Model Design and Biological Understanding: One appealing feature of HMMs is that designing a model often involves drawing an intuitive picture. Reflect on whether this simplicity could be a double-edged sword. Does the ease of sketching an HMM architecture risk oversimplifying biology? How would you guard against building models that are mathematically elegant but biologically unrealistic?

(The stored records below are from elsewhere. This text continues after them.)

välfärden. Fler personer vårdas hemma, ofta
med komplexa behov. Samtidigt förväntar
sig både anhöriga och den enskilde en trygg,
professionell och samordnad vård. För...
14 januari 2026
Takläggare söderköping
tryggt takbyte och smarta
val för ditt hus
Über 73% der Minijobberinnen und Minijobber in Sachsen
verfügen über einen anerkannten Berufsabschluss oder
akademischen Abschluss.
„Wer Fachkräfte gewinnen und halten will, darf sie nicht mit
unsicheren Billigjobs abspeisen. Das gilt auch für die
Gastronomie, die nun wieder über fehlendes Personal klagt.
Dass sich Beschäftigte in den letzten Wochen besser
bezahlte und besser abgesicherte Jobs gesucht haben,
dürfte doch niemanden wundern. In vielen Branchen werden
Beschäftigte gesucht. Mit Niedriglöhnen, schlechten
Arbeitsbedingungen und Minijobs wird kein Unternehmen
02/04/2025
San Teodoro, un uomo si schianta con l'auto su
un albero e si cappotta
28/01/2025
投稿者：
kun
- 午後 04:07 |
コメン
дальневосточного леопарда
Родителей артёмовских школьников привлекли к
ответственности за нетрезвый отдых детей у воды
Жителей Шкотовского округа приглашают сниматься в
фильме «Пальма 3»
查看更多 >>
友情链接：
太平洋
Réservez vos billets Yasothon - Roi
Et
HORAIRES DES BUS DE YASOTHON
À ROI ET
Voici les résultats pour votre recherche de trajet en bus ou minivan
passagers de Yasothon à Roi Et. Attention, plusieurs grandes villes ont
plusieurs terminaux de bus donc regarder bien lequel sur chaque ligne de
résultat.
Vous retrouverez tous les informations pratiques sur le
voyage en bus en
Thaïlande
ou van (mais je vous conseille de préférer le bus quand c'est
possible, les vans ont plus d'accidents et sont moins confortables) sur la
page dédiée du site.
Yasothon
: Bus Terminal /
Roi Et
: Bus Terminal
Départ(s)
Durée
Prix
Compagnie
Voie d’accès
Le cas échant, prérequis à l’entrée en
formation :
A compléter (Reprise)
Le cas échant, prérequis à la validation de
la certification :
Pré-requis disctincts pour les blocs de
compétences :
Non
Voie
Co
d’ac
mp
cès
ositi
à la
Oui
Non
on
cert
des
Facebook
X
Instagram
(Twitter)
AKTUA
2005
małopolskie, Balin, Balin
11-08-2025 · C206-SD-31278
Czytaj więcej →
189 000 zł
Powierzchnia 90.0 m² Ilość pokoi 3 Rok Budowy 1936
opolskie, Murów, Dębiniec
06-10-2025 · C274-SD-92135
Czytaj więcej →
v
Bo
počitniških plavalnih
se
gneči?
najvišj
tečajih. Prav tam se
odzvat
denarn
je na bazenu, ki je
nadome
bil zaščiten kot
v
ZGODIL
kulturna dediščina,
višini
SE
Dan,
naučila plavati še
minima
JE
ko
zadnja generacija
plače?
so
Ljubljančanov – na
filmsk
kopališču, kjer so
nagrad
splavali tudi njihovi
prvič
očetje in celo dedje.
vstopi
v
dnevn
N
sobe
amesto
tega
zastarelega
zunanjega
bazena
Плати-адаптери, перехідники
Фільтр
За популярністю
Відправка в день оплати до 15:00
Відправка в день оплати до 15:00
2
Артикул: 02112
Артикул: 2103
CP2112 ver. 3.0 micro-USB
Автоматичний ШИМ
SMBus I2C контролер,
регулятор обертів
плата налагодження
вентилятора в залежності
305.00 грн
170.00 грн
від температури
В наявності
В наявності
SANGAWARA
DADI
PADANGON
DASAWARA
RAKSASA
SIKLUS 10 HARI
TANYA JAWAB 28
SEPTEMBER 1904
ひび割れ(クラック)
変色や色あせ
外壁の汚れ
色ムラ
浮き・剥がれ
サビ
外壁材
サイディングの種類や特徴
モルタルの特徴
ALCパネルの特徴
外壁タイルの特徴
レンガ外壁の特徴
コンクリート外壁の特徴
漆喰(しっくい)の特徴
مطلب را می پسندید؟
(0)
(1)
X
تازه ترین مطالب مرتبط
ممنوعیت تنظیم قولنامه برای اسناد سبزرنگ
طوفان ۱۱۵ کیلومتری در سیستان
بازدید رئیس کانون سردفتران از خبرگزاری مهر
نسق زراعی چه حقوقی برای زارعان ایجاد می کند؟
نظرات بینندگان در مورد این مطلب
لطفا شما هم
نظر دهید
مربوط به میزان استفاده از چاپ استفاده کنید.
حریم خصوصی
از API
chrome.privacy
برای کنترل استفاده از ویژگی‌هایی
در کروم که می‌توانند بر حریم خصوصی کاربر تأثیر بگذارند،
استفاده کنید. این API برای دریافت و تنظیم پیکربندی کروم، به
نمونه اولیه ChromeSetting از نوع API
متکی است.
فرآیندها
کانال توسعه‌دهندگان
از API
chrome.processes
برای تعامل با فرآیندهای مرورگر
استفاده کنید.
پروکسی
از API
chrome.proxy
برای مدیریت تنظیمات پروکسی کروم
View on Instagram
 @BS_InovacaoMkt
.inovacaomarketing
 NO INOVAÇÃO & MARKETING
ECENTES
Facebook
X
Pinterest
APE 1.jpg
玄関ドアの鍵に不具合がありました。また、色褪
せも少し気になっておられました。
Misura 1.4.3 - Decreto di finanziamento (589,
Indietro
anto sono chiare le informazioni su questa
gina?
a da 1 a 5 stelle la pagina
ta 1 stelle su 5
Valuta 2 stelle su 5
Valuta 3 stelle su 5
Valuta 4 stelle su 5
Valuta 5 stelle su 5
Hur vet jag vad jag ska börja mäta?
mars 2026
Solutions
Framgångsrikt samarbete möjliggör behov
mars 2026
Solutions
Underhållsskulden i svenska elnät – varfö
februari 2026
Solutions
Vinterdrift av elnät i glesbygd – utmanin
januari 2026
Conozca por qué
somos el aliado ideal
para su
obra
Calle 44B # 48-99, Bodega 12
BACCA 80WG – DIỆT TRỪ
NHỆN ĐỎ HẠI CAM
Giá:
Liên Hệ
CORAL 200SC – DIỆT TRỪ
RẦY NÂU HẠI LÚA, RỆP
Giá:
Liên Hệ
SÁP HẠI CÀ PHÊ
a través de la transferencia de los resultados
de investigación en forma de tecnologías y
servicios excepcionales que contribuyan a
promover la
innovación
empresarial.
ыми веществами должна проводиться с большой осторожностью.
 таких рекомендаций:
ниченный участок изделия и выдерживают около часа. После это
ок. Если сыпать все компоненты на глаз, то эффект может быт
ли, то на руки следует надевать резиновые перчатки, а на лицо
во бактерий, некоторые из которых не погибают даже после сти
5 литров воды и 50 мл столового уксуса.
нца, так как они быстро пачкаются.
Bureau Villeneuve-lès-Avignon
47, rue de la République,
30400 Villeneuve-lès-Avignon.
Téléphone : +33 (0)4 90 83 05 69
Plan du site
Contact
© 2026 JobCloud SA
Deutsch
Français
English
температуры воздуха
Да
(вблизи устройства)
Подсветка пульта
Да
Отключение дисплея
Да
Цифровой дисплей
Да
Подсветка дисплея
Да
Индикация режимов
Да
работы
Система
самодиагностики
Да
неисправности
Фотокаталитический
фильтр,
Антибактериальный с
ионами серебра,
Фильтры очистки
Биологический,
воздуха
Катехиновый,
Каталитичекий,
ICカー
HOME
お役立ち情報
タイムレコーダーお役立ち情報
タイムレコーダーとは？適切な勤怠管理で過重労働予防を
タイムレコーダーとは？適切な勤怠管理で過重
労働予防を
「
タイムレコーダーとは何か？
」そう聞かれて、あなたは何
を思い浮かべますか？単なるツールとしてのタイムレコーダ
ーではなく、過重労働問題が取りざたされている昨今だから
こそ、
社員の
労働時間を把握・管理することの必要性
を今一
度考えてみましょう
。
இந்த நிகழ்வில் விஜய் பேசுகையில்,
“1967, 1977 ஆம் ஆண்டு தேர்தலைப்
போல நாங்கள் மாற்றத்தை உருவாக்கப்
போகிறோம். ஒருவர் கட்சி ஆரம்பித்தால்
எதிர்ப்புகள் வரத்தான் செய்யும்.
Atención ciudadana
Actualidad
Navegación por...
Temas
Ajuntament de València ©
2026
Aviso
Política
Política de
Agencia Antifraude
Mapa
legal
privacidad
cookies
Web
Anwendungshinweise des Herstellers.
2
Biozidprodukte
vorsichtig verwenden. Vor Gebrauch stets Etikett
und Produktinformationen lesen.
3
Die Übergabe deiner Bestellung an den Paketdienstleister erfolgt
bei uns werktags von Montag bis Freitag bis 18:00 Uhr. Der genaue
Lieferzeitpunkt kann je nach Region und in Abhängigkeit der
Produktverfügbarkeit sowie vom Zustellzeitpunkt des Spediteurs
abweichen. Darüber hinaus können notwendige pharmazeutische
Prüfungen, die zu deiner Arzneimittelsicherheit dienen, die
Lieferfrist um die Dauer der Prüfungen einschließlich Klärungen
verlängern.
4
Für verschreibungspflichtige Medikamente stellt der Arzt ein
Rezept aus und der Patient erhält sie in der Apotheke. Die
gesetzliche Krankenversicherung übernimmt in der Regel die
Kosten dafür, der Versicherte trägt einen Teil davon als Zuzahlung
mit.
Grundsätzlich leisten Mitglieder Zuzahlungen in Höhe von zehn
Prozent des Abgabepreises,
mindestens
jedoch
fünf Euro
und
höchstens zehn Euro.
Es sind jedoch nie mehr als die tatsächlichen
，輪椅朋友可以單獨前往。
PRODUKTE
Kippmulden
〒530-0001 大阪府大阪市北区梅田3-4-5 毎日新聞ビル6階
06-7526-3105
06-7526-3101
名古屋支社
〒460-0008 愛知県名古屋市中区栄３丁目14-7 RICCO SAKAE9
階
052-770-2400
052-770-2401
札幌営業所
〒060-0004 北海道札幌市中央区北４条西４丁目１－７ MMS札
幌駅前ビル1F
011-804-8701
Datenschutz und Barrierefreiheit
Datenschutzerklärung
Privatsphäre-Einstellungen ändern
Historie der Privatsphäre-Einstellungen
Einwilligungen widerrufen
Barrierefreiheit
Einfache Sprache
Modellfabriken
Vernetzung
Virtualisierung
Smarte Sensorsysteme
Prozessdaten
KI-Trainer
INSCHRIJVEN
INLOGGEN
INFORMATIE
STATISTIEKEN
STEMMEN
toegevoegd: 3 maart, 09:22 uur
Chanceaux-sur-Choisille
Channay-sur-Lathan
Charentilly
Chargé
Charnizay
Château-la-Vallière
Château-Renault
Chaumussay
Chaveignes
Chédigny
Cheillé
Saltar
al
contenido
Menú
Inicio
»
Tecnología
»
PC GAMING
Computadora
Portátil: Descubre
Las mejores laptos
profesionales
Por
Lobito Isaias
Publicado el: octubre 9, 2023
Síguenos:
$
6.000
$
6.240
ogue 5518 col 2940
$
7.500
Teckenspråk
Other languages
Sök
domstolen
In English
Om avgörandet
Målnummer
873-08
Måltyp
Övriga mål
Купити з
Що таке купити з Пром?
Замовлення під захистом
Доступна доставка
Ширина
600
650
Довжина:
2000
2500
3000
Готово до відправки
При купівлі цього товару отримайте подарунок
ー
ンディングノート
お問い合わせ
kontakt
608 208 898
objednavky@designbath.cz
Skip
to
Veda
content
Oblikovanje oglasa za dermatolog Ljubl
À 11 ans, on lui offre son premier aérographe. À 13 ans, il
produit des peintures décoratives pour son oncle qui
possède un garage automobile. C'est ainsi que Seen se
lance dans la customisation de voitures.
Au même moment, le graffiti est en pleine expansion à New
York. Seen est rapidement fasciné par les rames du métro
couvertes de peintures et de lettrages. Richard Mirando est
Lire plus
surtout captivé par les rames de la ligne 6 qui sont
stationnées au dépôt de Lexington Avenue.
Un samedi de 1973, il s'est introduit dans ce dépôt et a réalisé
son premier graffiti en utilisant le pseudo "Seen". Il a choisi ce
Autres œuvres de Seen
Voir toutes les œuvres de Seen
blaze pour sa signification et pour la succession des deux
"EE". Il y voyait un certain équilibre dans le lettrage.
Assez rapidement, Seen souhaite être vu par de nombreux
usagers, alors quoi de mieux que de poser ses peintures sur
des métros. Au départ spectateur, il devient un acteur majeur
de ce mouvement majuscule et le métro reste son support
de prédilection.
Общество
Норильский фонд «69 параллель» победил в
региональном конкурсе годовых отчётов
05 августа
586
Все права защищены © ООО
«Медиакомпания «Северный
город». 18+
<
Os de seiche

Ancient DNA and Temporal Genomics: The Neanderthal ancestry case study illustrates how ancient DNA provides a time series of genomic data. How does having observations from multiple time points fundamentally change what we can infer about evolutionary processes? Consider other questions in evolutionary biology or medical genetics where access to historical samples might provide decisive evidence. What are the practical and ethical challenges of obtaining such samples?
The Limits of HMMs: We mentioned that HMMs struggle with long-range correlations because each emission depends only on the current state. Yet we have seen various workarounds—context-sensitive states for RNA, triplet-emitting states for codons. Reflect on whether these extensions maintain the conceptual elegance of HMMs or whether they indicate that fundamentally different approaches (like deep learning models) might be needed for some problems. What would we lose by abandoning the HMM framework, and what might we gain?